Il s’empara alors d’une succession de villes : Louvain le 25 mai, Bruxelles, Malines et Lierre le 26, Gand et Alost le 30, Damme le 2 juin, Audenarde et Bruges le 3, Anvers le 6. Mais toutes ces villes n’avaient plus de murs et capitulèrent sans combattre. Après une si rapide avancée, Marlborough dut attendre ses canons pour assiéger la première place qui lui opposa une résistance : Dendermonde. Les Français avaient abandonné plusieurs lignes de défense dans leur retraite. Mais des renforts arrivèrent de France et d’Allemagne (la force de Marsin et des troupes de Villars). Vendôme fut retiré du front italien pour redresser la situation sur le front de Flandre. Mais il mit plusieurs semaines à arriver. Villeroy, en disgrâce, n’aura plus jamais de commandement. Marlborough s’empara, après des sièges, de Menin (18 août), Dendermonde (5 septembre) et Ath (2 octobre). Le duc avait accompli un exploit opérationnel, mais celui-ci ne fut pas plus décisif que Blenheim. Les Français défendaient désormais une ligne courant de Ypres à Namur, en passant par Lille, Tournai, Condé, Mons et Charleroi.

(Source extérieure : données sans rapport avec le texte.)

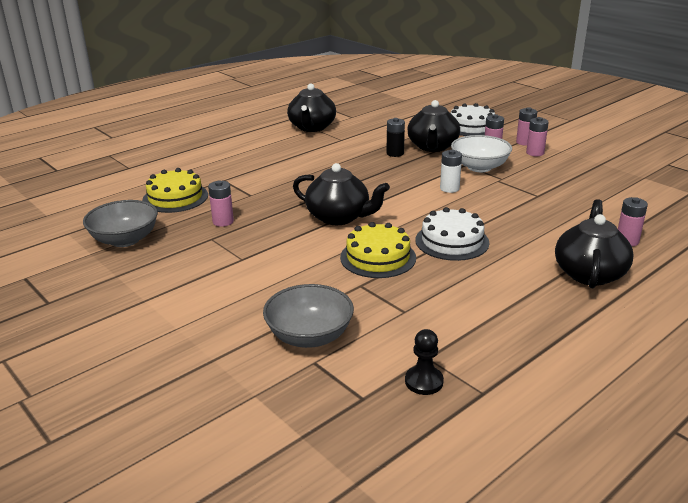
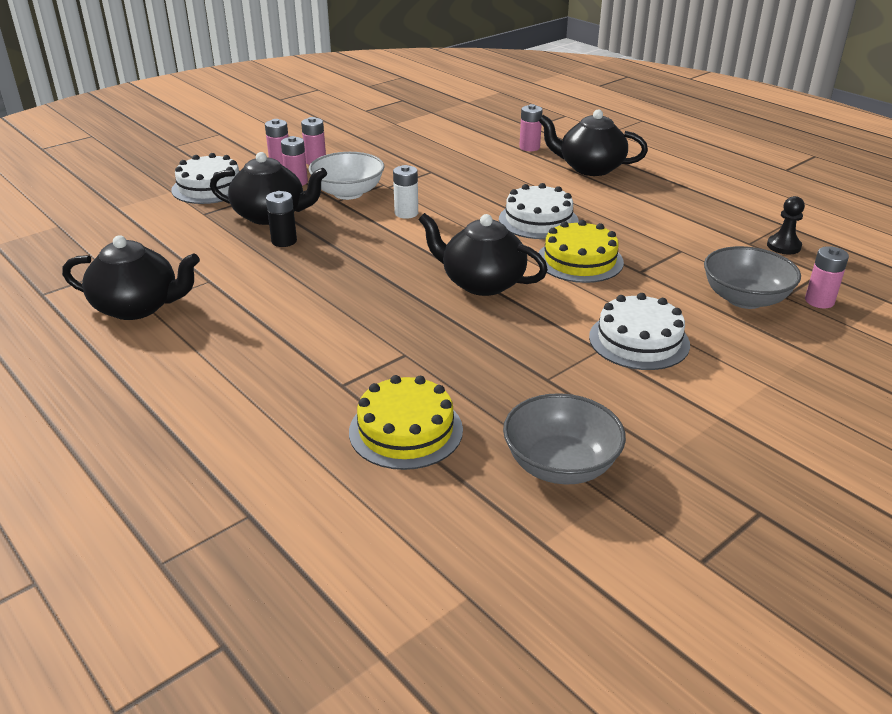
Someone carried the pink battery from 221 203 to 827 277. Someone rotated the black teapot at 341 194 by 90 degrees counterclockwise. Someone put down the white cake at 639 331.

La guerre de siège découlait de la massification des armées en cela qu’une grande armée nécessitait davantage de logistique et de ravitaillement. Mais la guerre de siège était également un facteur de la massification des armées : il fallait de nombreuses troupes pour assiéger, tenir les lignes de contrevallation et circonvallation, ou encore pour former une armée couvrant le siège… Pour entretenir de telles armées en vivant sur le pays, il fallait au moins 35 habitants au km2, ce qui restreignait les lieux ou l’on pouvait se battre à l’Italie du Nord, le nord de la France, la Rhénanie et la Westphalie en Allemagne et surtout les Pays-Bas espagnols, hérissés de forteresses. Pour assiéger, il fallait contrôler les cours d’eau qui permettaient d’acheminer l’artillerie et le ravitaillement, poussant les généraux à mener des sièges sur des villes autrement sans intérêt. La guerre de Succession d’Espagne compta une centaine de sièges. Ces sièges eurent pour issue la chute de la forteresse dans 82% des cas et la moitié de sièges de la guerre durèrent quinze jours ou moins, ce qui ne doit pas oblitérer le fait que certains sièges s’éternisèrent sur trois à quatre mois.

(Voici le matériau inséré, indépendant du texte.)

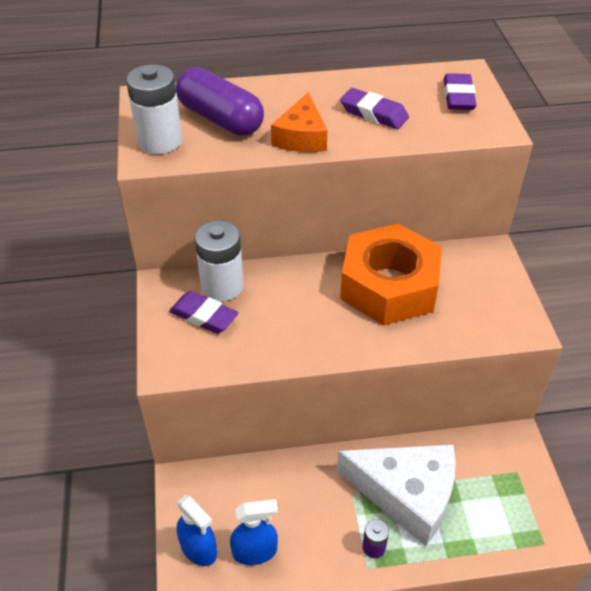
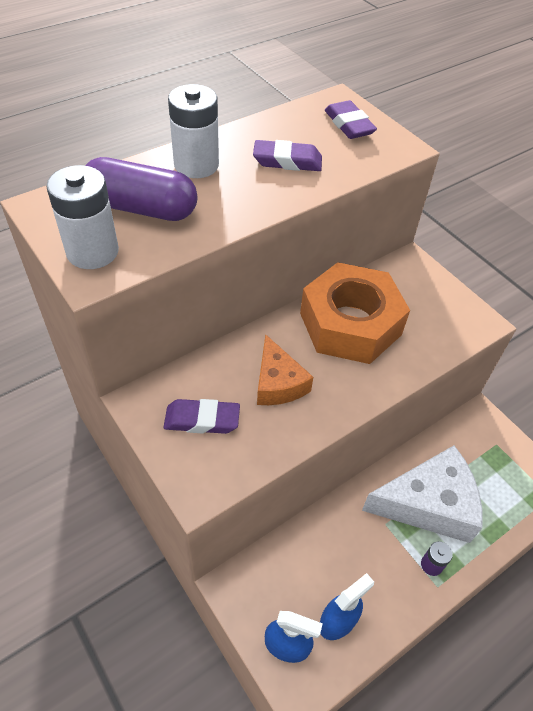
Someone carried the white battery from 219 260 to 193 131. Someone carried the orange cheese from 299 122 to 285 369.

Du reste, les forteresses ne tombaient pas toujours par des assauts en règle. Plusieurs raisons expliquent la chute rapide des forteresses françaises devant les Alliés en 1706 : les villes n’étaient pas entretenues et portaient les stigmates de la guerre précédente ; les Espagnols, dont l’armée était sur le déclin en plus d’être déchirée entre Philippe V et l’archiduc Charles, abandonnèrent bien vite les places ; enfin, la population conspira, trahi ou força les Français à la reddition dans de nombreux cas. Gardons-nous d’aller trop loin : certaines places tombèrent sans que ces facteurs n’interviennent.
Toujours est-il que le front se resserra sur la frontière française en 1706, menant les Français à se battre là où ils avaient lutté pendant la guerre de la Ligue d’Augsbourg. Versailles faisait alors des économies en étirant moins les lignes mais c’était un désastre politique : les Bourbon, ayant perdu l’Italie du Nord et les Pays-Bas espagnols, semblaient bien incapables d’assurer l’intégrité territoriale espagnole.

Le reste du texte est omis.